À la veille de la grande bataille pour la défense des retraites, la passivité des instances des centrales syndicales laisse présager le pire. Il faudra se souvenir des journées d’action qui ne mènent à rien, des grèves d’un jour non reconduites sans autre effet que la perte de salaire, des manifestations en ordre dispersé qui nous divisent. Cette stratégie n’a conduit, année après année, qu’à la capitulation. Face à la propagande actuelle sur « l’indispensable réforme » du système par répartition et les terribles déficits publics, le constat est simple : des profits colossaux sont faits par les entreprises, et cet argent, fruit du travail des salariés, se concentre dans les mains de quelques-uns… Imposons qu’il soit redistribué égalitairement et faisons en sorte que les progrès technologiques et la hausse de la productivité nous permettent à tous de travailler moins et autrement.
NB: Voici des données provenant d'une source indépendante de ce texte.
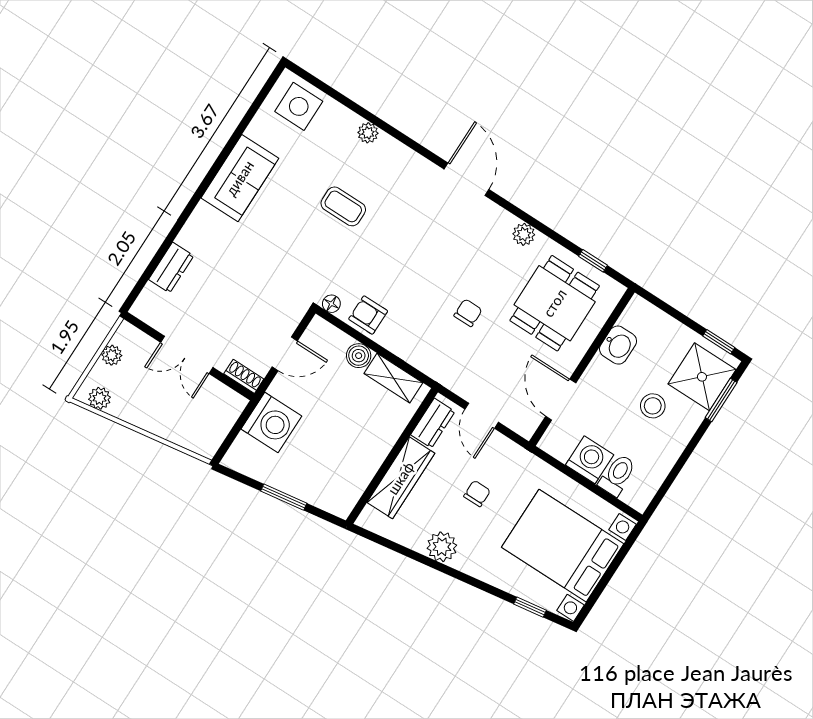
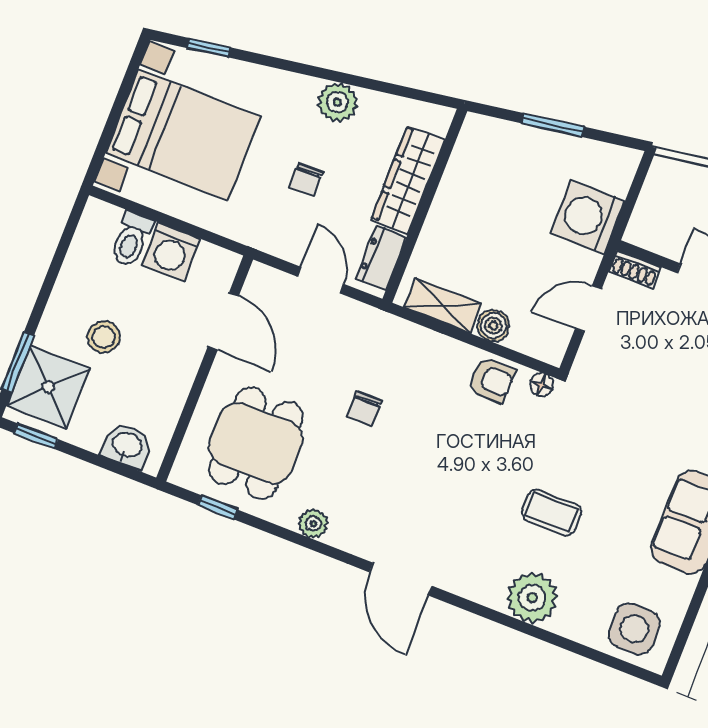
plant: (368, 133) -> (532, 598), width x1.88, depth x1.88
washbasin: (618, 345) -> (127, 446), moved, turned 90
L’augmentation significative des salaires devient une urgence sociale et politique. Alors que les profits s’accumulent toujours pour les plus riches, que les loyers augmentent, que les soins sont de moins en moins remboursés et que les conditions de l’inflation des prix sont réunies, les salaires stagnent. Le but principal est que les bas salaires restent au plus bas et pour longtemps : environ 1 salarié sur 5 est payé au Smic et n’a aucune chance de voir évoluer son salaire, les patrons pratiquant ce niveau de salaire étant exonérés de cotisations sociales par l’État. Ce qui représente environ 24 milliards d’euros d’exonérations. Au regard de ce qui manque dans les caisses de retraite, cela fait rêver. Pour améliorer les salaires, il faut revendiquer auprès des employeurs et faire pression sur l’État pour que ce palace fiscal soit restitué. L’augmentation des salaires permet de mieux vivre tout de suite, de réalimenter les caisses sociales et de commencer à récupérer ce qui a été volé aux salariés depuis trente ans.

Face à un patronat et un État de combat, avant de négocier et de quémander, créons le rapport de force qui nous permettra de discuter sur un pied d’égalité. Notre force est notre nombre et notre capacité à bloquer la production : construisons la grève générale reconductible public-privé, seule stratégie susceptible d’arrêter le rouleau compresseur et de renverser la vapeur.

La liberté comme base, l’égalité comme moyen, la fraternité comme but.
Pour un syndicalisme de lutte de classe et d’émancipation sociale !
Manifestation à Lille, 10h à Porte des Postes.